The JR-NET3 Study Group: Co-principal investigator—Nobuyuki Sakai, Kobe City Medical Center General Hospital, Kobe, Japan, Koji Iihara, Kyushu University, Fukuoka, Japan, Tetsu Satow, National Cerebral and Cardiovascular Center, Suita, Japan; Investigators—Masayuki Ezura, Sendai Medical Center, Sendai, Japan, Akio Hyodo, Dokkyo Medical University Saitama Medical Center, Koshigaya, Japan, Shigeru Miyachi, Aichi Medical University, Aichi, Japan, Susumu Miyamoto, Kyoto University, Kyoto, Japan, Yoji Nagai, Kobe University, Kobe, Japan, Kunihiro Nishimura, National Cerebral and Cardiovascular Center, Suita, Japan, Kazunori Toyoda, National Cerebral and Cardiovascular Center, Suita, Japan; Co-investigators—Toshiyuki Fujinaka, Osaka Medical Center, Osaka, Japan, Toshio Higashi, Fukuoka University, Fukuoka, Japan, Masaru Hirohata, Kurume University, Kurume, Japan, Japan, Akira Ishii, Kyoto University, Kyoto, Japan, Hirotoshi Imamura, Kobe City Medical Center General Hospital, Kobe, Japan, Yasushi Ito, Shinrakuen Hospital, Niigata, Japan, Naoya Kuwayama, Toyama University, Toyama, Japan, Hidenori Oishi, Juntendo University, Tokyo, Japan, Yuji Matsumaru, Tsukuba University, Tsukuba, Japan, Yasushi Matsumoto, Konan Hospital, Sendai, Japan, Ichiro Nakahara, Fujita Medical University, Aichi, Japan, Chiaki Sakai, Hyogo College of Medicine, Nishinomiya, Japan, Kenji Sugiu, Okayama University, Okayama, Japan, Tomoaki Terada, Showa University Fujigaoka Hospital, Kanagawa, Japan, Shinichi Yoshimura, Hyogo College of Medicine, Nishinomiya, Japan, and Certified Specialist of Japanese Society of Neuroendovascular Therapy.

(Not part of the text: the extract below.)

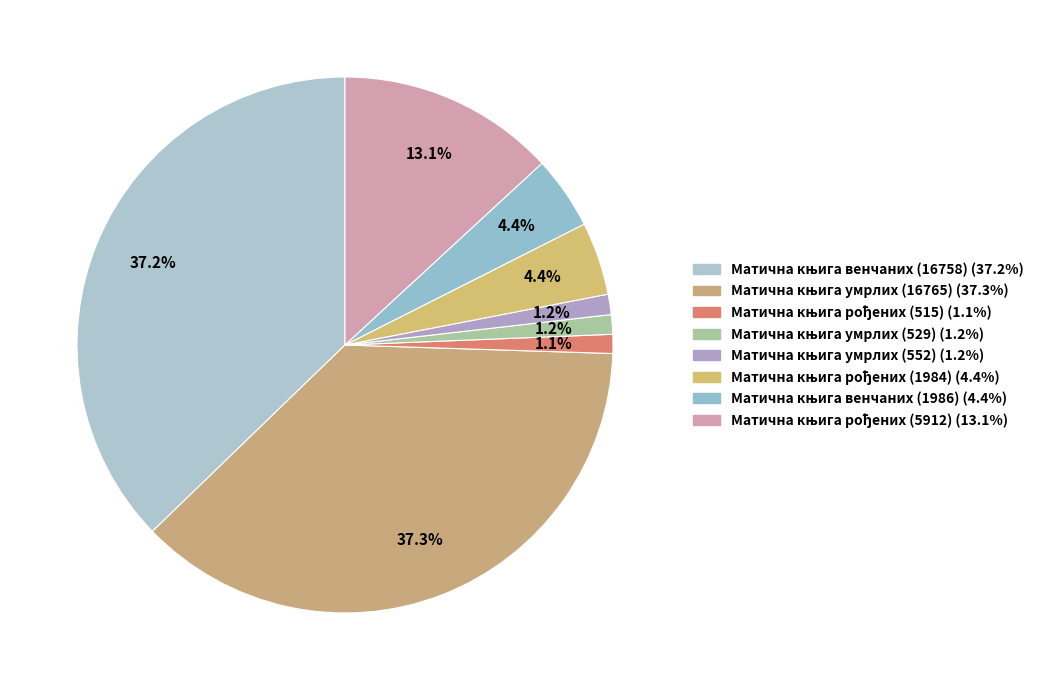

How many slices are in this pie chart?

8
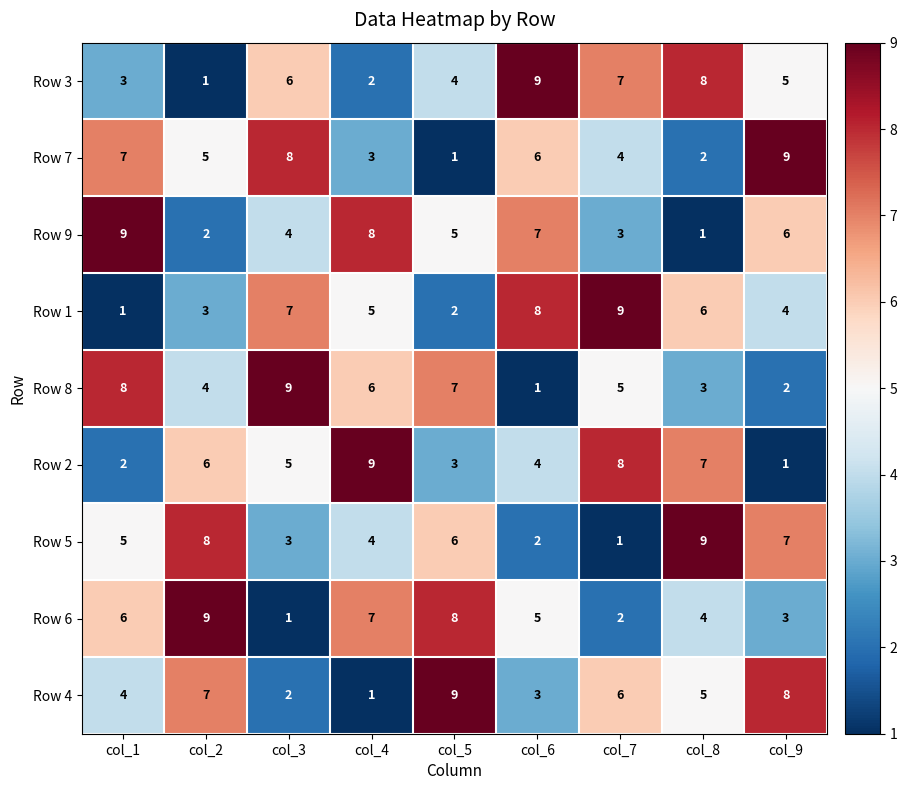

What is the average value of the Row 5 series?

5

We thank Lesley McCollum, PhD, from Edanz Group (www.edanzediting.com/ac) for editing a draft of this manuscript.

Footnotes

Conflicts of Interest Disclosure

H. Imamura received Speakers’ Bureau/Honoraria from Medtronic Co. N. Sakai received Speakers’ Bureau/Honoraria from Otsuka Pharmaceutical Co, Stryker Co, Medtronic Co, Medico’s Hirata Co, and Biomedical Solutions Co, and research funding from Otsuka Pharmaceutical Co, Terumo Co, and Daiichi Sankyo Co. K. Iihara received Speakers’ Bureau/Honoraria from Otsuka Pharmaceutical Co, and research funding from Otsuka Pharmaceutical Co, Mitsubishi Tanabe Pharma Co, Kaneka Medix Co, Chugai Pharmaceutical Co, and Eizai Co. T. Sato has no conflicts of interest to declare. All authors who are members of the Japan Neurosurgical Society (JNS) have registered online self-reported conflicts of interest disclosure statement forms through the website for JNS members.